Selon le dernier rapport publié mercredi, le montant total des dépenses s’est élevé à 677,1 milliards de dollars en décembre, soit une baisse de 1,1% par rapport au mois précédent, dont les données ont été revues en baisse (-1% au lieu de -0,6% annoncé initialement).

Des personnes font du shopping pendant le Black Friday à Santa Anita dans la ville d’Arcadia, en Californie (AFP)

Certes, cette évolution est en partie portée par la baisse des prix, en particulier des carburants, mais elle souligne également que les Américains, après avoir longtemps pioché dans leurs économies, ne disposent plus d’autant de marge.

Prévision pessimiste

" Cette nouvelle baisse vient placer la consommation sur un mauvais pied pour débuter 2023 ", a estimé dans une note Kieran Clancy, économiste pour Pantheon Macroeconomics, " les consommateurs commencent à réduire leurs dépenses non essentielles du fait d’un contexte économique incertain ".

Autre cause : la hausse des taux par la Fed, qui vient renchérir les coûts du crédit et limiter de fait les capacités de dépense tant des foyers américains que des entreprises.

" La consommation a fortement ralenti en novembre et décembre. La hausse des coûts de l’emprunt et un marché de l’emploi qui marque sensiblement le pas vont constituer des contraintes supplémentaires pour les consommateurs. Mais le ralentissement graduel de l’inflation devrait venir en soutien des ménages ", a estimé dans une note l’économiste en chef pour les États-Unis de HFE, Rubeela Farooqi.

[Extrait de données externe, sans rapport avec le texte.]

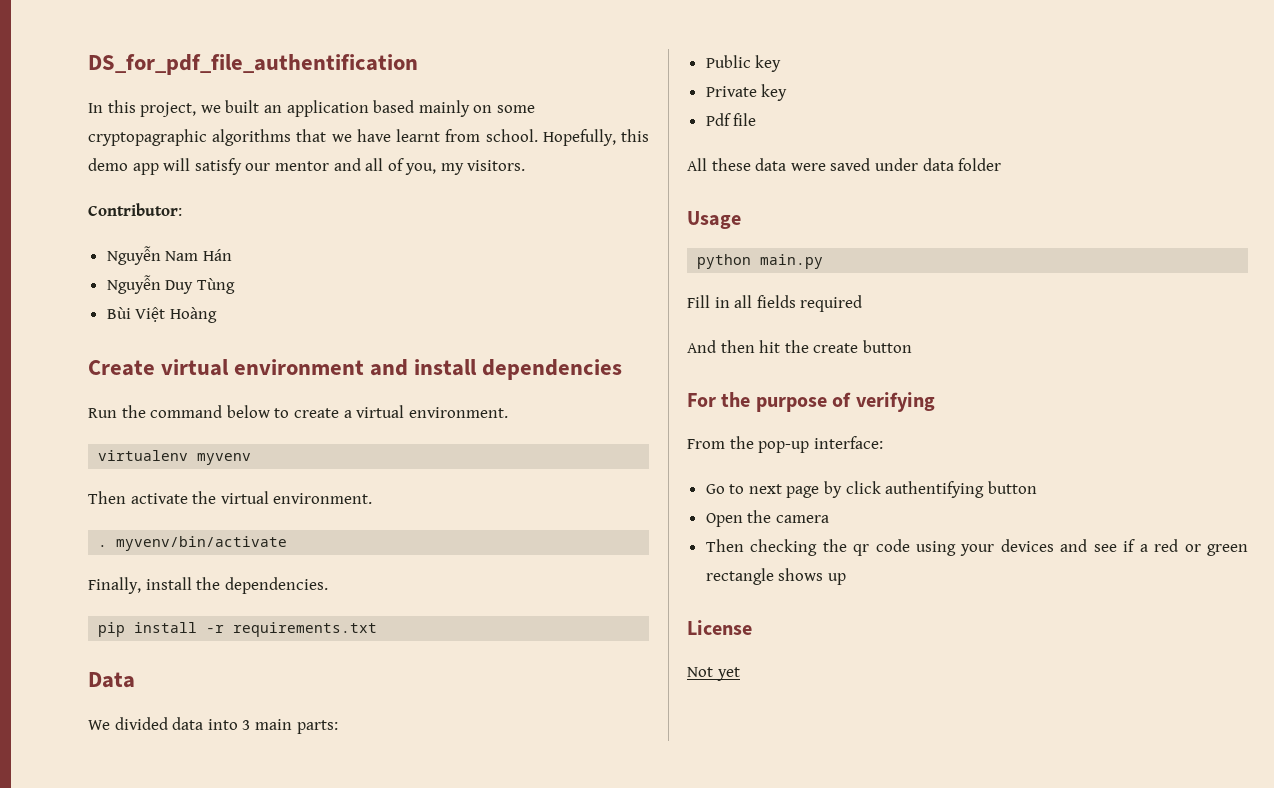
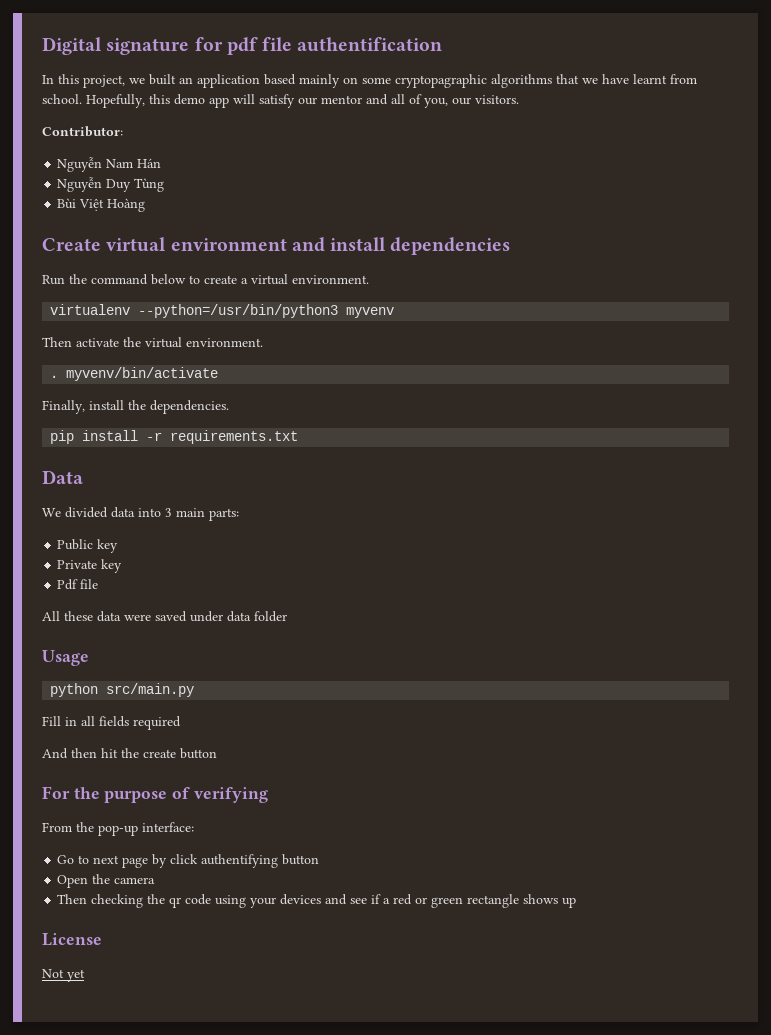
[88,54,418,75] DS_for_pdf_file_authentification -> [42,37,443,55] Digital signature for pdf file authentification
[440,163,464,175] my -> [452,97,471,105] our
(189, 455) none -> [138,304,339,318] --python=/usr/bin/python3
[760,254,824,269] main.py -> [106,683,195,697] src/main.py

C’est d’ailleurs ce qu’a préféré mettre en avant le président américain Joe Biden, pour qui les nouveaux chiffres représentent " de nouvelles preuves que nous faisons de vrais progrès dans la lutte contre l’inflation et la baisse des coûts, permettant une transition réussie entre un redressement historique de l’économie et une croissance stable et régulière ".

Car l’inflation est désormais en phase de ralentissement depuis plusieurs mois, à 6,5% sur un an au mois de décembre, selon l’indice des prix CPI dévoilé le 12 janvier.

Les ventes au détail aux États-Unis ont chuté pour un deuxième mois consécutif en décembre (AFP)

Une tendance qui devrait d’ailleurs se poursuivre, car les prix à la production étaient en baisse de 0,5% en décembre par rapport au mois précédent, alors que les analystes s’attendaient à un repli de 0,1%.

Sur un an, ces prix sont désormais en hausse de 6,2%, contre 7,3% un mois plus tôt, un élément supplémentaire dans le sens d’un atterrissage à venir de l’inflation.

" Certes une partie de la baisse s’explique par la volatilité de la demande finale sur l’énergie, ce qui vient relativiser la bonne nouvelle. Mais la tendance nous fait anticiper une croissance annuelle des prix à la production sous les 2% à la fin du premier semestre ", a pour sa part jugé Matthew Martin, économiste pour Oxford Economics.

Autre signe qui devrait être vu d’un bon œil par la Fed: la production industrielle a poursuivi aussi son recul, avec en plus un taux d’utilisation des capacités industrielles désormais en dessous de la moyenne calculée entre 1972 et 2021.

" Certains secteurs de l’économie sont plus touchés que d’autres et l’industrie semble s’orienter vers une légère récession, qui devrait débuter au deuxième trimestre cette année ", a pour sa part anticipé Ryan Sweet, chef économiste chez Oxford Economics.